I'm really only worried about this because I’m sure that the vast majority of their users believe that these games are actually making them smarter and I wouldn’t be surprised if most of their users are older adults and/or people who are worried about their mental health. It seems likely that they are taking advantage of a vulnerable group of people who are suffering from real cognitive impairments such as dementia and Alzheimer’s Disease. If this is true, then they are being intentionally deceitful by using the smoke and mirrors of 'neuroscience' to claim that this is a product that might really help people. Frankly, they are snake-oil salesmen. They are selling a sham product that they have no reason to think will help anybody as something akin to psychoactive medicine.


Also, while most of Lumosity’s games mirror real cognitive psychological assays, some of the Lumosity games appear to be completely made up with seemingly no psychological basis at all! 

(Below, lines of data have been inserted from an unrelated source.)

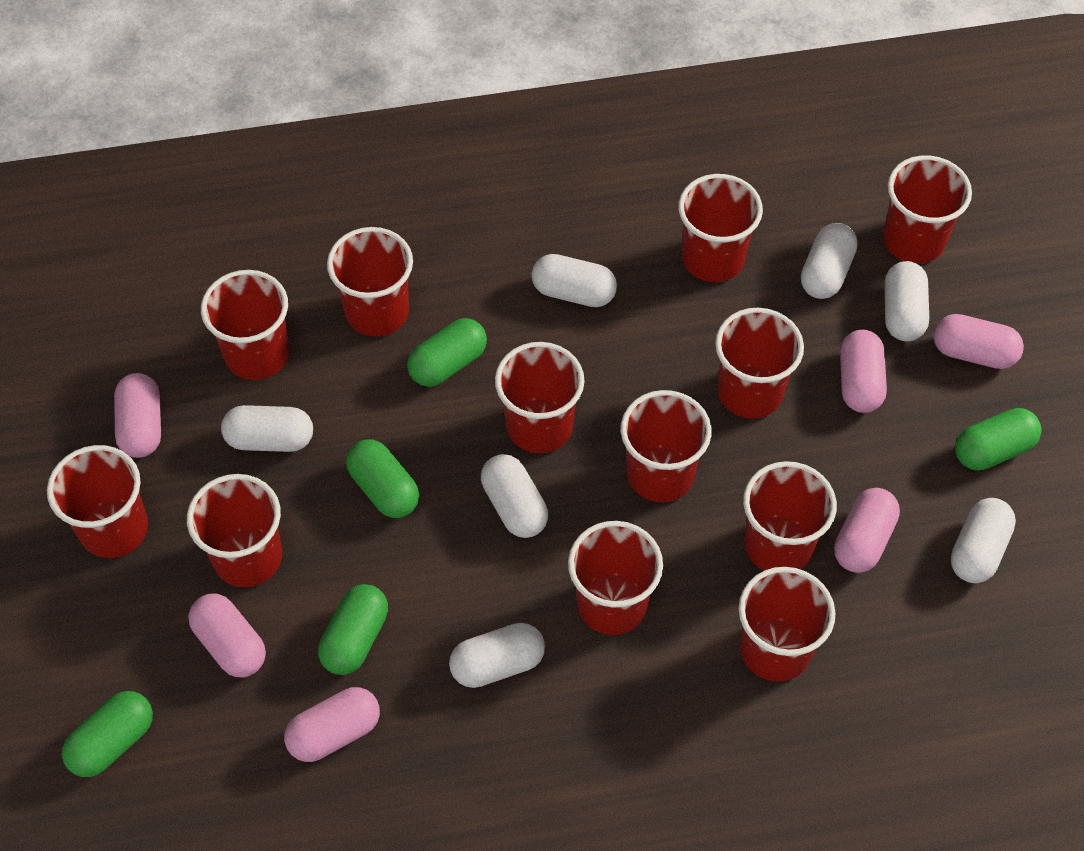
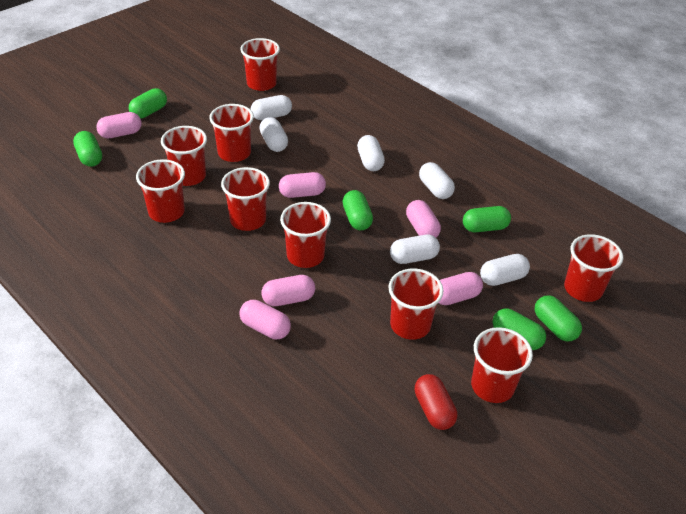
green capsule: [62,691,153,777] [318,584,388,675] [346,439,419,518] [407,318,487,387] [955,408,1042,470] = 5 -> [73,131,102,167] [129,88,167,119] [343,190,373,230] [463,206,511,232] [493,308,546,350] [535,295,582,341] = 6
red capsule: none = 0 -> [415,374,457,430] = 1
red cup: [47,445,148,558] [187,474,282,587] [201,270,289,380] [327,227,413,337] [495,342,585,453] [568,521,663,635] [621,390,712,502] [678,174,763,282] [715,308,804,419] [739,567,836,682] [743,461,837,571] [883,155,972,264] = 12 -> [136,159,185,223] [161,126,207,186] [209,104,254,162] [221,167,270,231] [240,38,280,91] [280,202,331,268] [388,268,443,340] [471,327,533,403] [564,234,623,302] = 9
white capsule: [221,405,313,452] [449,623,545,688] [481,454,548,538] [531,254,617,307] [801,223,858,299] [885,261,929,341] [951,498,1016,583] = 7 -> [251,95,292,120] [259,117,288,152] [357,135,385,171] [390,235,440,264] [419,162,455,199] [480,254,530,286] = 6

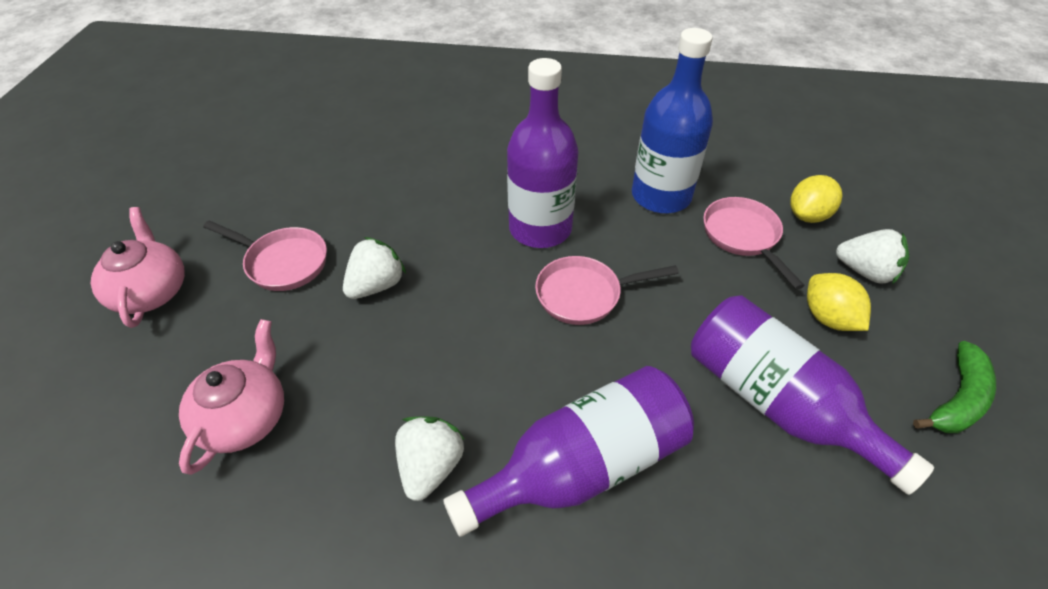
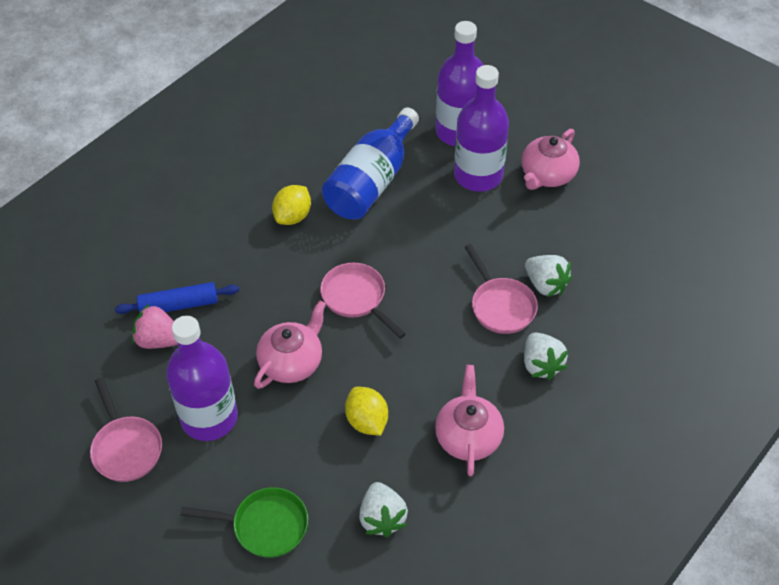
blue rolling pin: none = 0 -> [115,282,239,314] = 1
green banana: [913,341,996,433] = 1 -> none = 0
green pan: none = 0 -> [180,487,308,558] = 1
pink strawberry: none = 0 -> [132,304,178,349] = 1
pink teapot: [91,207,185,328] [179,319,284,475] = 2 -> [254,301,326,389] [435,365,504,476] [521,129,580,190] = 3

Here is one where you play the role of someone in a kitchen who is supposed to match faces of cartoon characters to food orders they place. In this scenario, you must help this Mark Zuckerburg looking fellow get himself a juicy little cheeseburger. 
What. the. fuck. is. this?


Cognitive Enhancement through brain training games might be possible after all
Ignoring the aforementioned neuromarketing schemes, there are a few groups studying brain training correctly. For instance, there is a group at UCSF showing cognitive enhancement through video game training and they are doing it really, really well (http://gazzaleylab.ucsf.edu/neuroscience-projects/neuroracer/). After publishing a finding that their training works and generalizes in a top peer-reviewed science journal, Nature, they are going through clinical trials to get their neurofeedback training approved through the FDA as a possible treatment for ADHD. They are different from Lumosity because they are going through a rigorous process of demonstrating that their method might actually help people with disabilities while making sure that their users don’t have any adverse side effects like video game addiction. Moreover this could actually revolutionize how we treat people with attention problems. Instead of prescribing drugs that act on the entire brain, with these cognitive training tasks we have the potential to train the specific pathological networks. We just have to be sure that it works.


What did we learn?
Cognitive improvement through commercial brain-training games hasn't been proven (yet). Someday somebody might come out with a report providing tons of evidence that these games work, but until that day, I remain very skeptical. The other issue at hand is that we don't really evaluate many of the ways that we teach and learn. We don't know the most efficient ways to train our mental capacities yet besides the same basic formula we've done in schools for over a century. I think it's a great idea to experiment with cognitive enhancement methodologies but it's important that we know if these techniques work before moving forward. 


In three sentences
Don't buy Lumosity. Sometimes people will do bad science to mislead you. We should challenge ourselves to think critically about how we teach and learn.